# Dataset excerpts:
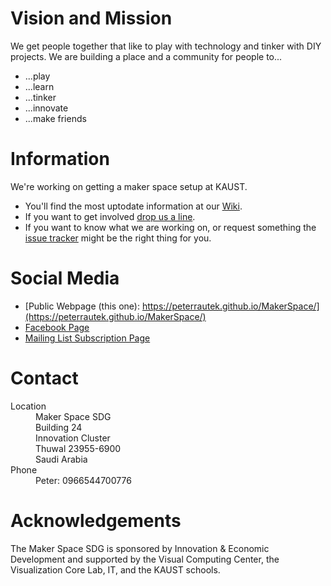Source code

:# Vision and Mission
We get people together that like to play with technology and tinker with DIY projects.
We are building a place and a community for people to...

* ...play
* ...learn
* ...tinker
* ...innovate
* ...make friends

# Information
We're working on getting a maker space setup at KAUST. 

* You'll find the most uptodate information at our [Wiki](https://github.com/peterrautek/MakerSpace/wiki).
* If you want to get involved [drop us a line](mailto:peter.rautek@kaust.edu.sa).
* If you want to know what we are working on, or request something the [issue tracker](https://github.com/peterrautek/MakerSpace/issues) might be the right thing for you.

# Social Media
* [Public Webpage (this one): https://peterrautek.github.io/MakerSpace/](https://peterrautek.github.io/MakerSpace/)
* [Facebook Page](https://www.facebook.com/MakerSpaceSDG/)
* [Mailing List Subscription Page](http://facebook.us13.list-manage.com/subscribe?u=e4c161b70aea7a53d9c9c1c54&id=a21fb611fb)

# Contact

<dl>

  <dt>Location</dt>
  <dd>Maker Space SDG<br>
  Building 24<br>
  Innovation Cluster<br>
  Thuwal 23955-6900<br>
  Saudi Arabia
  <dt>Phone</dt>
  <dd>Peter:  0966544700776</dd>
</dl>


# Acknowledgements
The Maker Space SDG is sponsored by Innovation & Economic Development and supported by the Visual Computing Center, the Visualization Core Lab, IT, and the KAUST schools.

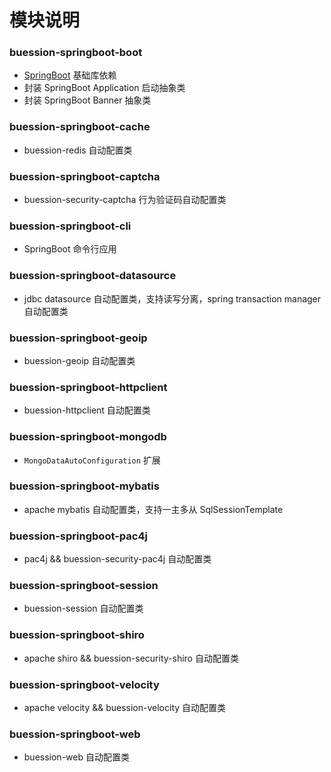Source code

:# 模块说明


### buession-springboot-boot
* [SpringBoot](https://spring.io/projects/spring-boot) 基础库依赖
* 封装 SpringBoot Application 启动抽象类
* 封装 SpringBoot Banner 抽象类

### buession-springboot-cache
* buession-redis 自动配置类

### buession-springboot-captcha
* buession-security-captcha 行为验证码自动配置类

### buession-springboot-cli
* SpringBoot 命令行应用

### buession-springboot-datasource
* jdbc datasource 自动配置类，支持读写分离，spring transaction manager 自动配置类

### buession-springboot-geoip
* buession-geoip 自动配置类

### buession-springboot-httpclient
* buession-httpclient 自动配置类

### buession-springboot-mongodb
* `MongoDataAutoConfiguration` 扩展 

### buession-springboot-mybatis
* apache mybatis 自动配置类，支持一主多从 SqlSessionTemplate

### buession-springboot-pac4j
* pac4j && buession-security-pac4j 自动配置类

### buession-springboot-session
* buession-session 自动配置类

### buession-springboot-shiro
* apache shiro && buession-security-shiro 自动配置类

### buession-springboot-velocity
* apache velocity && buession-velocity 自动配置类

### buession-springboot-web
* buession-web 自动配置类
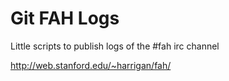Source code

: Git FAH Logs
============

Little scripts to publish logs of the #fah irc channel

http://web.stanford.edu/~harrigan/fah/

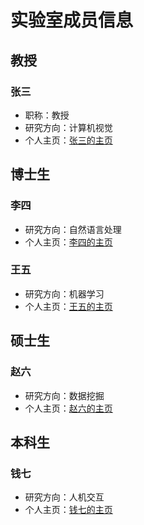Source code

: # 实验室成员信息

## 教授

### 张三

- 职称：教授
- 研究方向：计算机视觉
- 个人主页：[张三的主页](https://example.com/zhangsan)

## 博士生

### 李四

- 研究方向：自然语言处理
- 个人主页：[李四的主页](https://example.com/lisi)

### 王五

- 研究方向：机器学习
- 个人主页：[王五的主页](https://example.com/wangwu)

## 硕士生

### 赵六

- 研究方向：数据挖掘
- 个人主页：[赵六的主页](https://example.com/zhaoliu)

## 本科生

### 钱七

- 研究方向：人机交互
- 个人主页：[钱七的主页](https://example.com/qianqi)

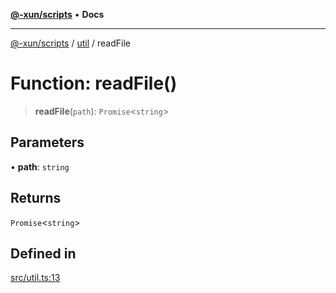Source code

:[**@-xun/scripts**](../../README.md) • **Docs**

***

[@-xun/scripts](../../README.md) / [util](../README.md) / readFile

# Function: readFile()

> **readFile**(`path`): `Promise`\<`string`\>

## Parameters

• **path**: `string`

## Returns

`Promise`\<`string`\>

## Defined in

[src/util.ts:13](https://github.com/Xunnamius/xscripts/blob/fe8b5ad9410ab0311eb97e1f4a935ef57dccb99d/src/util.ts#L13)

# To-do item:
The copy you give must repeat each record character for character, but it must not include the pictures.

# Output:
Source code

:# Vision and Mission
We get people together that like to play with technology and tinker with DIY projects.
We are building a place and a community for people to...

* ...play
* ...learn
* ...tinker
* ...innovate
* ...make friends

# Information
We're working on getting a maker space setup at KAUST. 

* You'll find the most uptodate information at our [Wiki](https://github.com/peterrautek/MakerSpace/wiki).
* If you want to get involved [drop us a line](mailto:peter.rautek@kaust.edu.sa).
* If you want to know what we are working on, or request something the [issue tracker](https://github.com/peterrautek/MakerSpace/issues) might be the right thing for you.

# Social Media
* [Public Webpage (this one): https://peterrautek.github.io/MakerSpace/](https://peterrautek.github.io/MakerSpace/)
* [Facebook Page](https://www.facebook.com/MakerSpaceSDG/)
* [Mailing List Subscription Page](http://facebook.us13.list-manage.com/subscribe?u=e4c161b70aea7a53d9c9c1c54&id=a21fb611fb)

# Contact

<dl>

  <dt>Location</dt>
  <dd>Maker Space SDG<br>
  Building 24<br>
  Innovation Cluster<br>
  Thuwal 23955-6900<br>
  Saudi Arabia
  <dt>Phone</dt>
  <dd>Peter:  0966544700776</dd>
</dl>


# Acknowledgements
The Maker Space SDG is sponsored by Innovation & Economic Development and supported by the Visual Computing Center, the Visualization Core Lab, IT, and the KAUST schools.

Source code

:# 模块说明


### buession-springboot-boot
* [SpringBoot](https://spring.io/projects/spring-boot) 基础库依赖
* 封装 SpringBoot Application 启动抽象类
* 封装 SpringBoot Banner 抽象类

### buession-springboot-cache
* buession-redis 自动配置类

### buession-springboot-captcha
* buession-security-captcha 行为验证码自动配置类

### buession-springboot-cli
* SpringBoot 命令行应用

### buession-springboot-datasource
* jdbc datasource 自动配置类，支持读写分离，spring transaction manager 自动配置类

### buession-springboot-geoip
* buession-geoip 自动配置类

### buession-springboot-httpclient
* buession-httpclient 自动配置类

### buession-springboot-mongodb
* `MongoDataAutoConfiguration` 扩展 

### buession-springboot-mybatis
* apache mybatis 自动配置类，支持一主多从 SqlSessionTemplate

### buession-springboot-pac4j
* pac4j && buession-security-pac4j 自动配置类

### buession-springboot-session
* buession-session 自动配置类

### buession-springboot-shiro
* apache shiro && buession-security-shiro 自动配置类

### buession-springboot-velocity
* apache velocity && buession-velocity 自动配置类

### buession-springboot-web
* buession-web 自动配置类
Source code

: Git FAH Logs
============

Little scripts to publish logs of the #fah irc channel

http://web.stanford.edu/~harrigan/fah/

Source code

: # 实验室成员信息

## 教授

### 张三

- 职称：教授
- 研究方向：计算机视觉
- 个人主页：[张三的主页](https://example.com/zhangsan)

## 博士生

### 李四

- 研究方向：自然语言处理
- 个人主页：[李四的主页](https://example.com/lisi)

### 王五

- 研究方向：机器学习
- 个人主页：[王五的主页](https://example.com/wangwu)

## 硕士生

### 赵六

- 研究方向：数据挖掘
- 个人主页：[赵六的主页](https://example.com/zhaoliu)

## 本科生

### 钱七

- 研究方向：人机交互
- 个人主页：[钱七的主页](https://example.com/qianqi)

Source code

:[**@-xun/scripts**](../../README.md) • **Docs**

***

[@-xun/scripts](../../README.md) / [util](../README.md) / readFile

# Function: readFile()

> **readFile**(`path`): `Promise`\<`string`\>

## Parameters

• **path**: `string`

## Returns

`Promise`\<`string`\>

## Defined in

[src/util.ts:13](https://github.com/Xunnamius/xscripts/blob/fe8b5ad9410ab0311eb97e1f4a935ef57dccb99d/src/util.ts#L13)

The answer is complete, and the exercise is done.